▶ [AIM OF THE EXERCISE] Print everything from the line that contains "table_cell час. [1049, 206, 1122, 233]" down to the line that contains "table_cell Самостоятельная работа №3", both of these lines included, reproducing each one verbatim.
------
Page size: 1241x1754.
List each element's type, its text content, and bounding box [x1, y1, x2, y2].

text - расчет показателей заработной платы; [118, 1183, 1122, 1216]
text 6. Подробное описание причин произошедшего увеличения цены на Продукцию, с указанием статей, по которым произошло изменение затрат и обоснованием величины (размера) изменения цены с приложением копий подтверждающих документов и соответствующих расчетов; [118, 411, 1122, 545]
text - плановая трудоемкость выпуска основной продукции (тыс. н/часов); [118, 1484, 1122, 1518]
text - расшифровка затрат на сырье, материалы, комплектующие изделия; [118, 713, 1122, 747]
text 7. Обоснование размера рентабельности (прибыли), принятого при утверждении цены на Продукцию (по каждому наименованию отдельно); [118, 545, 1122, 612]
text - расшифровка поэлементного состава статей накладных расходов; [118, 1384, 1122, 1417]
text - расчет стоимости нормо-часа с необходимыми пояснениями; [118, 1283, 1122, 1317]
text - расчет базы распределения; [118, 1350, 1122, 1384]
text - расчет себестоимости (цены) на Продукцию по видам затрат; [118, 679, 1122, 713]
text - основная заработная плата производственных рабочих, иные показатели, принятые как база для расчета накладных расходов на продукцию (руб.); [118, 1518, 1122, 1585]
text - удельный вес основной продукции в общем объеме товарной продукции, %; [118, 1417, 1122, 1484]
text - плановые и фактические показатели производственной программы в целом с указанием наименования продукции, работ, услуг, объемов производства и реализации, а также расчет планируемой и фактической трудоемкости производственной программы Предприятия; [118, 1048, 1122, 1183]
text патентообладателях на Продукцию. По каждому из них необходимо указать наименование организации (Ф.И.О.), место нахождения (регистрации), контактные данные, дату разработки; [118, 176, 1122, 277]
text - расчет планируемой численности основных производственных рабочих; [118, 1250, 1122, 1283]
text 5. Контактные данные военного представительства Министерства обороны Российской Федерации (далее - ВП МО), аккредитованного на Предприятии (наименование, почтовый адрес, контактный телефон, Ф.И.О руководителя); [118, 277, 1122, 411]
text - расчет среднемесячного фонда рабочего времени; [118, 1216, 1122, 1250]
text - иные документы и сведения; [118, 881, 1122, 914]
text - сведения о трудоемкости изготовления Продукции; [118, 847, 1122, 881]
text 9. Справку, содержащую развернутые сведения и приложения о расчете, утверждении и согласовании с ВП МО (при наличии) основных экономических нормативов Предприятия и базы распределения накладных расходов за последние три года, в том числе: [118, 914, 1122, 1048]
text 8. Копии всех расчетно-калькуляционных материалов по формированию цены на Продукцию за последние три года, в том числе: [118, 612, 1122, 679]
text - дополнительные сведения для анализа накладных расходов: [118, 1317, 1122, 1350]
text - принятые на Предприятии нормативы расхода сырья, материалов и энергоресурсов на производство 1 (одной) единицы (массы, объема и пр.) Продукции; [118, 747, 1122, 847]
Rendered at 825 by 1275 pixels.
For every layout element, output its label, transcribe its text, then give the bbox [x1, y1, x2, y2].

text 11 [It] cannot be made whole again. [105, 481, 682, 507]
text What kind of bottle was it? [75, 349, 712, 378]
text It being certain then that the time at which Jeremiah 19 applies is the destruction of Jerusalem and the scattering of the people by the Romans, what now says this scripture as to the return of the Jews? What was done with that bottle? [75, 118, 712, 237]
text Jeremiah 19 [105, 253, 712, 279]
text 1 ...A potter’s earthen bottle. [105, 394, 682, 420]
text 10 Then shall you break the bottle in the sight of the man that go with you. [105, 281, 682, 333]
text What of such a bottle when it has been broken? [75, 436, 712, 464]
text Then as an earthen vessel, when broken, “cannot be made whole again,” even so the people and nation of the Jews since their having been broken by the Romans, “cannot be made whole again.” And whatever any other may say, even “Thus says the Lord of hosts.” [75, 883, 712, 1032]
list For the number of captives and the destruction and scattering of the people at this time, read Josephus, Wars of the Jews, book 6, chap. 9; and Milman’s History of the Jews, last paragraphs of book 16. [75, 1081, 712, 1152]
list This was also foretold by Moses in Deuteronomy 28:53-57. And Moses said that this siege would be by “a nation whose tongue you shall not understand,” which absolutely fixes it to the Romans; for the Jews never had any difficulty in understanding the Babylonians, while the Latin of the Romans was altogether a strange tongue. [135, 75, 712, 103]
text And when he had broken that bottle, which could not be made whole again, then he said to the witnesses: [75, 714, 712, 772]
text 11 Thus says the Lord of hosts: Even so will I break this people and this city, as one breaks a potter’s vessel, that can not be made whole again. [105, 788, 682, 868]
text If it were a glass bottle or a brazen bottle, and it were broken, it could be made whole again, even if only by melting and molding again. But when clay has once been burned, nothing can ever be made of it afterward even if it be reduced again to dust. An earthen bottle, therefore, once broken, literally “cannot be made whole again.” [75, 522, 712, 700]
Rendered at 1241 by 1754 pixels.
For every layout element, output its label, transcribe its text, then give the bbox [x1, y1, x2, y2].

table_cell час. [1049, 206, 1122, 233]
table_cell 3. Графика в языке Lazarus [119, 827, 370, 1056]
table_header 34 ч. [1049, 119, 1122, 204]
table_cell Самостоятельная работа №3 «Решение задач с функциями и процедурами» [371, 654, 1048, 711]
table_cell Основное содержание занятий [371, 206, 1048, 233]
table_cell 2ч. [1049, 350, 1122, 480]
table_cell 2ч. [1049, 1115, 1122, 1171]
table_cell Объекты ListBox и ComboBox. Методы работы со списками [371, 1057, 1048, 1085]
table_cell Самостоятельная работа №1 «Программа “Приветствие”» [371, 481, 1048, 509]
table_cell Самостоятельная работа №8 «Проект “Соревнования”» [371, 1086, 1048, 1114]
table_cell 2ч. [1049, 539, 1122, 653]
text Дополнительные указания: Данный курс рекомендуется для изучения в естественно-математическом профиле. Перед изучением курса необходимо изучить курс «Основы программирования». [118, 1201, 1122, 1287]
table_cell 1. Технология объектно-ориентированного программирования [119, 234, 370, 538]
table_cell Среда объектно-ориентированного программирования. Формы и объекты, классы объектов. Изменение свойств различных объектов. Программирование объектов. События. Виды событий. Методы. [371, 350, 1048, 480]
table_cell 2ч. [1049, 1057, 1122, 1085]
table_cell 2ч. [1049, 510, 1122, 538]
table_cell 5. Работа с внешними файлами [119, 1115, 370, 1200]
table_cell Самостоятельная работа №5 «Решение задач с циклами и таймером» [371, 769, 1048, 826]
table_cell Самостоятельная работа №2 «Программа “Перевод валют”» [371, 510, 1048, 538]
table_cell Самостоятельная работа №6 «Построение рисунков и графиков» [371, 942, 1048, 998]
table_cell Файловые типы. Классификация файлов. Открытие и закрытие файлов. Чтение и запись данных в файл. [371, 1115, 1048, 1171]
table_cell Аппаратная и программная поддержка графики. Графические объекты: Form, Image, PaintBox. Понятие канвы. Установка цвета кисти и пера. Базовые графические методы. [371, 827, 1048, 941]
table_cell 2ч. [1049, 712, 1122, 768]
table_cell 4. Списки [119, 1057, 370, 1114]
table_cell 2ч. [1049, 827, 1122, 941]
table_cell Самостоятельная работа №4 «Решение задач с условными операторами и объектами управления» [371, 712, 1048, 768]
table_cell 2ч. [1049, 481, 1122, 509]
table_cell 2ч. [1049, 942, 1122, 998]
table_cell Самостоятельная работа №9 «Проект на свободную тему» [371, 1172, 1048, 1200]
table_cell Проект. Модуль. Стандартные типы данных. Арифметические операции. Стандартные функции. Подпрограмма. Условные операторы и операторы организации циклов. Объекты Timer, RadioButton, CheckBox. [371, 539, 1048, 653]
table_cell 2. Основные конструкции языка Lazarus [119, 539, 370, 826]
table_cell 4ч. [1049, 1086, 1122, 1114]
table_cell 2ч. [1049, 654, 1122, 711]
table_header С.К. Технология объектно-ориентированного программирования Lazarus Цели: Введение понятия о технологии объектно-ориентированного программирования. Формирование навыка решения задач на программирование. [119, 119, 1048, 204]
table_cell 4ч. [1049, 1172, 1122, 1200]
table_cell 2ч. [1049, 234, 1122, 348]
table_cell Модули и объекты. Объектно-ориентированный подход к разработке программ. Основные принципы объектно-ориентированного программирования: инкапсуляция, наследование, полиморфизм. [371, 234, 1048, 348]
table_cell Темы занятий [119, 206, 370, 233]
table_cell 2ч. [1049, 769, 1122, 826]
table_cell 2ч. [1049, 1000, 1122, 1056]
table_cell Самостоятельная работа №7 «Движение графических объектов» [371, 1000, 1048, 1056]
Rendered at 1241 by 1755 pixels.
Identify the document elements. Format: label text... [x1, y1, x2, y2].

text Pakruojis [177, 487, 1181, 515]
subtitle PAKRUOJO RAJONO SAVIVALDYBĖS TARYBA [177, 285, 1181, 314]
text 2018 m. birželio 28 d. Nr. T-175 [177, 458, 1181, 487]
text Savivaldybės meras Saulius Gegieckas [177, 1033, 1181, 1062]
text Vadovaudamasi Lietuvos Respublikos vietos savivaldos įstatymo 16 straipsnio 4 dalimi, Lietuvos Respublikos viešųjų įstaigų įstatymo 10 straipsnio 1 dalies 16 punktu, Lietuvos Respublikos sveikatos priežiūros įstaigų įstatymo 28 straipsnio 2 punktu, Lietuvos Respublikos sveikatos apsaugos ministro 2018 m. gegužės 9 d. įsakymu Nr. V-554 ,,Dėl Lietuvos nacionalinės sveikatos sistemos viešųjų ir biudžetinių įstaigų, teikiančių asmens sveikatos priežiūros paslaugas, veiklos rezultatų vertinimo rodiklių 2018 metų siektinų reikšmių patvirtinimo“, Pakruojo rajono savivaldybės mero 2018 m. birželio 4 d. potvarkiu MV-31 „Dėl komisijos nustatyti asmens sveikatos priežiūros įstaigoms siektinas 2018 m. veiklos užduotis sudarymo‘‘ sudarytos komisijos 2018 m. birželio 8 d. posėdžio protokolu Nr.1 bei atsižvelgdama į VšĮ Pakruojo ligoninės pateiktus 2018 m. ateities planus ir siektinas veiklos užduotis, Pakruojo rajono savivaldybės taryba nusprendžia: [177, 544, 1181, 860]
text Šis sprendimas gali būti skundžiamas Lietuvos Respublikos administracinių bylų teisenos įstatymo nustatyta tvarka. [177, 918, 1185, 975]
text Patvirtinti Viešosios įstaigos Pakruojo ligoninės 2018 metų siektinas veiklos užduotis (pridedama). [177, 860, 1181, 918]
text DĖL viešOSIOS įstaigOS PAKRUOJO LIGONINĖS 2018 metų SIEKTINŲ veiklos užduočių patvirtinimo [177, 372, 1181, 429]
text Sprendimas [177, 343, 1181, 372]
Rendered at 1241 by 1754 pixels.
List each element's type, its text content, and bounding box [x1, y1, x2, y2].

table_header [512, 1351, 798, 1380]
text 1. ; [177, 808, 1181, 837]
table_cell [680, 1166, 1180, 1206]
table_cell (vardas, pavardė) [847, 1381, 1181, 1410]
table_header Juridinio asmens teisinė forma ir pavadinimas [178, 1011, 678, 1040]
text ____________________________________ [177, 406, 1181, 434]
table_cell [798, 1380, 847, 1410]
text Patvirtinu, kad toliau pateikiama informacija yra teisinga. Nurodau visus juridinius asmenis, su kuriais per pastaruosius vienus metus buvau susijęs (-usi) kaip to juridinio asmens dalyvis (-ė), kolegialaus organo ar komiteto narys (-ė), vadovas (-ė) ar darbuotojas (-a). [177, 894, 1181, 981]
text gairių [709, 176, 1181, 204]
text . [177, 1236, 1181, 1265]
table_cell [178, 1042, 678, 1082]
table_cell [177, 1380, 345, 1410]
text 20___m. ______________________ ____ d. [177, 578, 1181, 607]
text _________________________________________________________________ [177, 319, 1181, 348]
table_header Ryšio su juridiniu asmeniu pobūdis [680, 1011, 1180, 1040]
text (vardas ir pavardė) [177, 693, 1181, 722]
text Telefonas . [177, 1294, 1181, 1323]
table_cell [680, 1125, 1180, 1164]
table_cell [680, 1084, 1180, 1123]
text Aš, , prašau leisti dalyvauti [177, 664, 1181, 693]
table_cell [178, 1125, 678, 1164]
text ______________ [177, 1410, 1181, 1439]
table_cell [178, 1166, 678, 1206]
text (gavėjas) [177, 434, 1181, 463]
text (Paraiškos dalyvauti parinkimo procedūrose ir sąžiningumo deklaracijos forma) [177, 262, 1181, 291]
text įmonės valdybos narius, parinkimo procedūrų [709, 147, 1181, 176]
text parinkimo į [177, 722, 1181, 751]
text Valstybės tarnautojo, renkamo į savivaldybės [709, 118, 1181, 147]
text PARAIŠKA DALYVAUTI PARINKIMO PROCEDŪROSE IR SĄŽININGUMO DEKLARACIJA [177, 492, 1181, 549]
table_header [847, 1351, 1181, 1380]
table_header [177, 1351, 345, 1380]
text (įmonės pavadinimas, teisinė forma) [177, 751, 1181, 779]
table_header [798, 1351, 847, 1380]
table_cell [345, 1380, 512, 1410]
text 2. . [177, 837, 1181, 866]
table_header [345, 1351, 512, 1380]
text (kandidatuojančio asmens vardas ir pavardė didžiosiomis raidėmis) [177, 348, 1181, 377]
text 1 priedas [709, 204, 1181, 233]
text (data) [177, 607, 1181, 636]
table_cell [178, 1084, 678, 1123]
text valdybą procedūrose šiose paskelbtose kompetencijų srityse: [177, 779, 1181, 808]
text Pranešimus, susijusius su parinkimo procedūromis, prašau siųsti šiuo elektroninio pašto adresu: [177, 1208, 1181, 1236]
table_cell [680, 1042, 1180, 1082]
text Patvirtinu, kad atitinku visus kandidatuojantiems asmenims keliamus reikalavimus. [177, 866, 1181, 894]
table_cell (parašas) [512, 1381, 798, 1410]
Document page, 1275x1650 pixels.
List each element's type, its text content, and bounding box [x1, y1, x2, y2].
------
▶ [WRITTEN RESPONSE]
table_cell час. [1049, 206, 1122, 233]
table_cell 3. Графика в языке Lazarus [119, 827, 370, 1056]
table_header 34 ч. [1049, 119, 1122, 204]
table_cell Самостоятельная работа №3 «Решение задач с функциями и процедурами» [371, 654, 1048, 711]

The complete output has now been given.